WHAT YOU WILL DO
Set down the records once more, please, exactly and with the pictures left out.
─── INPUT MATERIAL
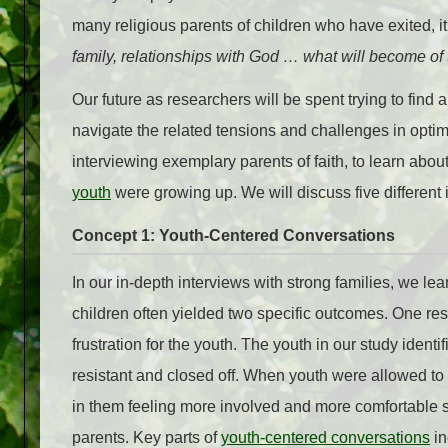
many religious parents of children who have exited, it
family, relationships with God … what will become of
Our future as researchers will be spent trying to find 
navigate the related tensions and challenges in opt
interviewing exemplary parents of faith
, to learn abou
youth
were growing up. We will discuss five different
Concept 1: Youth-Centered Conversations
In our in-depth interviews with strong families, we le
children often yielded two specific outcomes. One res
frustration for the youth. The youth in our study identi
resistant and closed off. When youth were allowed to 
in them feeling more involved and more comfortable sh
parents. Key parts of
youth-centered conversations
in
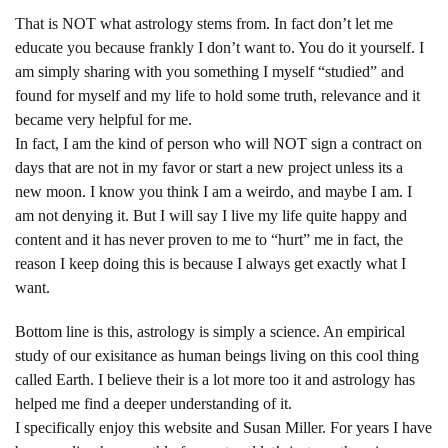
That is NOT what astrology stems from. In fact don’t let me
educate you because frankly I don’t want to. You do it yourself. I
am simply sharing with you something I myself “studied” and
found for myself and my life to hold some truth, relevance and it
became very helpful for me.
In fact, I am the kind of person who will NOT sign a contract on
days that are not in my favor or start a new project unless its a
new moon. I know you think I am a weirdo, and maybe I am. I
am not denying it. But I will say I live my life quite happy and
content and it has never proven to me to “hurt” me in fact, the
reason I keep doing this is because I always get exactly what I
want.
Bottom line is this, astrology is simply a science. An empirical
study of our exisitance as human beings living on this cool thing
called Earth. I believe their is a lot more too it and astrology has
helped me find a deeper understanding of it.
I specifically enjoy this website and Susan Miller. For years I have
──────
EXERCISE SOLUTION
many religious parents of children who have exited, it
family, relationships with God … what will become of
Our future as researchers will be spent trying to find 
navigate the related tensions and challenges in opt
interviewing exemplary parents of faith
, to learn abou
youth
were growing up. We will discuss five different
Concept 1: Youth-Centered Conversations
In our in-depth interviews with strong families, we le
children often yielded two specific outcomes. One res
frustration for the youth. The youth in our study identi
resistant and closed off. When youth were allowed to 
in them feeling more involved and more comfortable sh
parents. Key parts of
youth-centered conversations
in
That is NOT what astrology stems from. In fact don’t let me
educate you because frankly I don’t want to. You do it yourself. I
am simply sharing with you something I myself “studied” and
found for myself and my life to hold some truth, relevance and it
became very helpful for me.
In fact, I am the kind of person who will NOT sign a contract on
days that are not in my favor or start a new project unless its a
new moon. I know you think I am a weirdo, and maybe I am. I
am not denying it. But I will say I live my life quite happy and
content and it has never proven to me to “hurt” me in fact, the
reason I keep doing this is because I always get exactly what I
want.
Bottom line is this, astrology is simply a science. An empirical
study of our exisitance as human beings living on this cool thing
called Earth. I believe their is a lot more too it and astrology has
helped me find a deeper understanding of it.
I specifically enjoy this website and Susan Miller. For years I have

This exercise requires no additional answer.